TRUE HARVEST 2020: Each in October and November 2020, we are connecting the mission of a chosen charity with a curated group of artworks. We really enjoy making the connections between these incredible organizations and these particular pieces of art we are offering.
What better way to support the important work of the Santa Fe Artists’ Medical Fund than to highlight the storied history of two of Northern New Mexico’s artists.
The Santa Fe Artists’ Medical Fund provides financial assistance to visual artists residing in Northern New Mexico, whether working or retired, who have need for medical care or services, but cannot afford them. Interestingly, Santa Fe’s reputation as a haven for artists came about in large part due to the many artists who came to Northern New Mexico in the early part to the twentieth century seeking better health – in particular in trying to heal from tuberculosis in the clean high desert air. As Santa Fe’s reputation grew, more and more artists came – until eventually Santa Fe became the third-largest art market in the United States. Quite extraordinary for a town of 75,000 people!
Both of the artists featured this week were self-taught and came to New Mexico as adults, seeking to find a new path as artists in a place that has always welcomed people making a fresh start. Cady Wells was a good friend of Georgia O’Keeffe, who also made such a start in nearby Abiquiu in 1929. As an artist’s community, Santa Fe and the small towns of Northern New Mexico have always been places where talents flourished, but also places where communities of creatives have supported one another. We hope to continue this tradition in our own way.
Cady Wells (1904-1954) has always been a favorite artist of mine.
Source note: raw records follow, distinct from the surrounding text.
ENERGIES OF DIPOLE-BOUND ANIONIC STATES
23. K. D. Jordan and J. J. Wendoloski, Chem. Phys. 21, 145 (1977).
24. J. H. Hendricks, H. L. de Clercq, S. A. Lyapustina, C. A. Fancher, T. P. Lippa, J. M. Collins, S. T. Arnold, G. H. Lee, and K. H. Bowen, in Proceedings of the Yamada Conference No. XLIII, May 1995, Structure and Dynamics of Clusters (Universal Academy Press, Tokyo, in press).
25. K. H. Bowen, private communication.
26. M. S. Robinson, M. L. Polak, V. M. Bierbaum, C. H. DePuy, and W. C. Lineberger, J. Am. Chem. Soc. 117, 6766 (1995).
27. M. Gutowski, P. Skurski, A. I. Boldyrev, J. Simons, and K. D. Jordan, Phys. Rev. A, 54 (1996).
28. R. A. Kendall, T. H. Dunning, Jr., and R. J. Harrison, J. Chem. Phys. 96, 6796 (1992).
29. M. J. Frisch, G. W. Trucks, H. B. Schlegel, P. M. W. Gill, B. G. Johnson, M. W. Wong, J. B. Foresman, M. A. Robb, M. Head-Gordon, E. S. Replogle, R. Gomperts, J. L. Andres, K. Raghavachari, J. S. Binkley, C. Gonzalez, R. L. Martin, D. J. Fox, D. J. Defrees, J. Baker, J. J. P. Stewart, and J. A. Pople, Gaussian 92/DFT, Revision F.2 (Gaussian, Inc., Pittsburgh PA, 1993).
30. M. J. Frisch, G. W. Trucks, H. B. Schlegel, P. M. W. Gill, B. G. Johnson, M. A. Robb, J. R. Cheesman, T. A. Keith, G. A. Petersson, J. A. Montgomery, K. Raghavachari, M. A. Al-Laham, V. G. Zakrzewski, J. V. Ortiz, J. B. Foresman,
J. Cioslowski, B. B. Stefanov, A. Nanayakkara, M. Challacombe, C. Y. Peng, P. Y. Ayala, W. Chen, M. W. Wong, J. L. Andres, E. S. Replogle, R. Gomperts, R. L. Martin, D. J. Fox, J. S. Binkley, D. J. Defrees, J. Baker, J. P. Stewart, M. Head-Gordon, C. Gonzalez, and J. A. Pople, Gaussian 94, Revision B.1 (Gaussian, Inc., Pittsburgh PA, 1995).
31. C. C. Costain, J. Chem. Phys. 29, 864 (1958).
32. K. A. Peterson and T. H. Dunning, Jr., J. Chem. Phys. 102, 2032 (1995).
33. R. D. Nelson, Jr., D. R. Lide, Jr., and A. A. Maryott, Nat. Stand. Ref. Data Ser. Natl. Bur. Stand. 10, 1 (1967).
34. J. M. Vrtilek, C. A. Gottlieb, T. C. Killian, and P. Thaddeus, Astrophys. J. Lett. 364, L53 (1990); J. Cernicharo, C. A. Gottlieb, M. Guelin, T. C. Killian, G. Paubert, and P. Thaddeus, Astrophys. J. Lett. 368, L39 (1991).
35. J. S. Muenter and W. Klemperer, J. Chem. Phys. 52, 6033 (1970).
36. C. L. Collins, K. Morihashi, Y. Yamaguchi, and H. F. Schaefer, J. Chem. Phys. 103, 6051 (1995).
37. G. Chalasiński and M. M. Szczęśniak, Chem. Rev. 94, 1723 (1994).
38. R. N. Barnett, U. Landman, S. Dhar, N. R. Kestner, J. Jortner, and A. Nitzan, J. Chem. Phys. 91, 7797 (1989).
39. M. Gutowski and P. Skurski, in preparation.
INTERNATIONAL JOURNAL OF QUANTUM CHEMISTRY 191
Although his work is in many major American museums, I had never heard of him until I discovered his work in Santa Fe twenty-five years ago. And while the Wells family were New England captains of industry, having founded the American Optical Corporation in the 19th century and created Old Sturbridge Village, it was the artist Cady who has perhaps the most enduring legacy. Building an impressive John Gaw Meem home on his estate in Jacona, New Mexico, in the shadow of Black Mesa and Los Alamos, he was perhaps the finest watercolorist working full time in the Southwest. He was also a supporter of the arts and artists during his lifetime. As historian Lois Rudnick writes, “During the Great Depression, Wells provided philanthropy for artists, as well as for his Hispanic neighbors, while also supporting the careers of gay composer David Diamond (who dedicated a chamber orchestra piece to him) and dancer/choreographer Martha Graham. Wells’s donation of some 200 carved and painted wooden folk saints (Santos) to the Museum of New Mexico in 1952 formed one of the core collections of the Museum of International Folk Art and the Museum of Spanish Colonial Arts in Santa Fe.”
So, it seems fitting that we offer some of Cady’s works today to support artists living and working here in New Mexico. Please read more about Cady Wells here.
Pansy Cornelia Stockton (1895–1972) was an American assemblage artist born in El Dorado Springs, Missouri, and raised in Colorado where her parents ran a resort hotel. Stockton was known for her “Sun Paintings”, depictions of landscapes made by assembling bark, moss, leaves and other flora. Over the course of her career Stockton used fragments of hundreds of varieties of vegetation as mediums in her work. These botanical elements included ferns, bark, weeds, leaves, and twigs. Some of her pictures had as many as 10,000 components, and during her career she worked with 250 kinds of vegetation from all over the world. On the backs of some of these assemblages, she listed the items and where she found them. She made her first Sun Painting in 1916 when she was living in Durango, Colorado.
In 1936 Stockton was formally adopted by the Ogallala Sioux for interceding on their behalf to help preserve their land and rights. She settled in Santa Fe, New Mexico, in 1942 and died in Colorado Springs, Colorado, in 1972. During her lifetime she had numerous solo exhibitions, particularly at the New Mexico Museum of Art. She gained notoriety for appearing on the popular television show This Is Your Life in 1953 and was the subject of five Hollywood film shorts. Her work is in the collections of the New Mexico Museum Museum of Art, Panhandle-Plains Historical Museum and the Stark Museum of Art.
Both of these artists exemplify the community spirit among artists that I have always found so moving here in Northern New Mexico. We live in a very special place – where the altitude and attitude and art come together to form a community that cares for one another as it shares the wealth of its art with the world. Echoing the words of the great patron of the arts, Mabel Dodge Luhan: “I found out that the sunshine in New Mexico could do almost anything with one: make one well if one felt ill, or change a dark mood and lighten it. It entered into one’s deepest places and melted the thick, slow densities. It made one feel good. That is, alive.”
It gives me great joy to support the work of The Santa Fe Artists’ Medical Fund in their efforts to support the arts that make us all feel good. That is, alive.